Title: President, Atlanta Technical College
A veteran educator with more than 20 years of experience in secondary and post-secondary education, Dr. Alvetta Peterman Thomas is the only African-American woman leading a technical college in Georgia and the fifth president in the history of Atlanta Technical College.
Under Thomas’ leadership, enrollment at the college has increased to nearly 5,000 students per semester, and the career placement rate has remained above 98 percent. The college recently opened the Brenda Watts Jones Allied Health & Technology Complex, costing more than $14.8 million and spanning more than 70,000 square feet.
Before her appointment as president in 2008, Thomas served as vice president of academic affairs at the college. Prior to her arrival at Atlanta Tech in 1997, she served as executive director at Skills for Tomorrow Charter High School in Minneapolis, Minn., instructional support services coordinator at the Technical College System of Georgia, then known as the Georgia Department of Technical and Adult Education, education specialist at the U.S. Department of Defense, teacher and curriculum specialist in the Savannah Chatham County Schools and adjunct assistant professor at Alabama State University.
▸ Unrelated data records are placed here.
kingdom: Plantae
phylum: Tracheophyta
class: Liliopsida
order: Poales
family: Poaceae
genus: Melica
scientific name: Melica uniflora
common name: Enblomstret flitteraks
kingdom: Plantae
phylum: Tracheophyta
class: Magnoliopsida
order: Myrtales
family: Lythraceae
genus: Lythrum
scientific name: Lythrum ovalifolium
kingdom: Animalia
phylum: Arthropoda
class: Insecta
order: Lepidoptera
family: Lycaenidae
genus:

Thomas has shared her knowledge of best practices in post-secondary education in presentations at various conferences, including the COC-SACS Annual Meeting, the Annual Conference for the Association for Integrative Studies and the Georgia Tech Prep Conference.
Among her many accolades, she has been honored by the National Science Foundation, U.S. House of Representatives and the DTAE/UGA Community and Technical College Leadership Initiative, of which she was a first-cohort graduate.